Primavera Sound 2023: Olurları ve olmazları

Yazı: J. Hakan Dedeoğlu

Primavera Sound Festivali. 2001 yılından bu yana Barcelona’da düzenleniyor. Bizim ekipten farklı yıllarda gidenler oldu. Ben ve Aylin en son 2007’de gitmiştik. 16 yıl önce. Az buz zaman değil. O zamandan bu yana festival epey büyüdü. Mesela şimdi bakınca görüyorum, bizim gittiğimiz sene 60 bin civarı biletli gitmiş. 150 civarı grup sahne almış. Festivale katılanlarınsa yüzde 30’u yurt dışındanmış. Bu sene ise 317 grup sahne almış ve 253 bin kişi festivale katılmış. Festivale katılan biletlilerin yarısından fazlası ise yurt dışından. Muazzam bir büyüme! 

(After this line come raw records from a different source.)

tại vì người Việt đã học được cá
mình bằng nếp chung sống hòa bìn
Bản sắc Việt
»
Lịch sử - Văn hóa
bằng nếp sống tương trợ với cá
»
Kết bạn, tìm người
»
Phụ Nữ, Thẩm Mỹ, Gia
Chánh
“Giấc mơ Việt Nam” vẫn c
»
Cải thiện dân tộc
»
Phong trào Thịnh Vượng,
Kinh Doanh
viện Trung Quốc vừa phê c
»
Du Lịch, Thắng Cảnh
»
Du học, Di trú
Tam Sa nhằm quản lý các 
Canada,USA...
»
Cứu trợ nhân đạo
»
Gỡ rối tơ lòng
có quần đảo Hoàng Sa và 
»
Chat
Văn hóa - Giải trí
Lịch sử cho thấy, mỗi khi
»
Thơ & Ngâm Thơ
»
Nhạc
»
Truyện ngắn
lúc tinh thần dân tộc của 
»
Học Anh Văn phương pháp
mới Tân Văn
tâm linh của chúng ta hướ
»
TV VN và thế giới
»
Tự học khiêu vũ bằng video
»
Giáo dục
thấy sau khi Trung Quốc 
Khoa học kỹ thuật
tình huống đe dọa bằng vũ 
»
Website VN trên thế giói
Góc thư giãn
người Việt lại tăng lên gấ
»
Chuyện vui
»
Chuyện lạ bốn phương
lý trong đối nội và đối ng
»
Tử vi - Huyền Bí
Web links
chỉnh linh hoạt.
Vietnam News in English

Primavera geçtiğimiz yıllarda sadece katılımcı ve sanatçı sayısını artırmadı; festival artık Madrid, Porto, Buenos Aires, São Paulo, Bogotá ve Asunción gibi şehirlerde de düzenleniyor. Kısacası 16 yıl önce kimi efsanevi isimlerin yanı sıra yeni isimler keşfetmek için gittiğimiz festival mega bir hadiseye dönüştü. İyisi ve kötüsüyle…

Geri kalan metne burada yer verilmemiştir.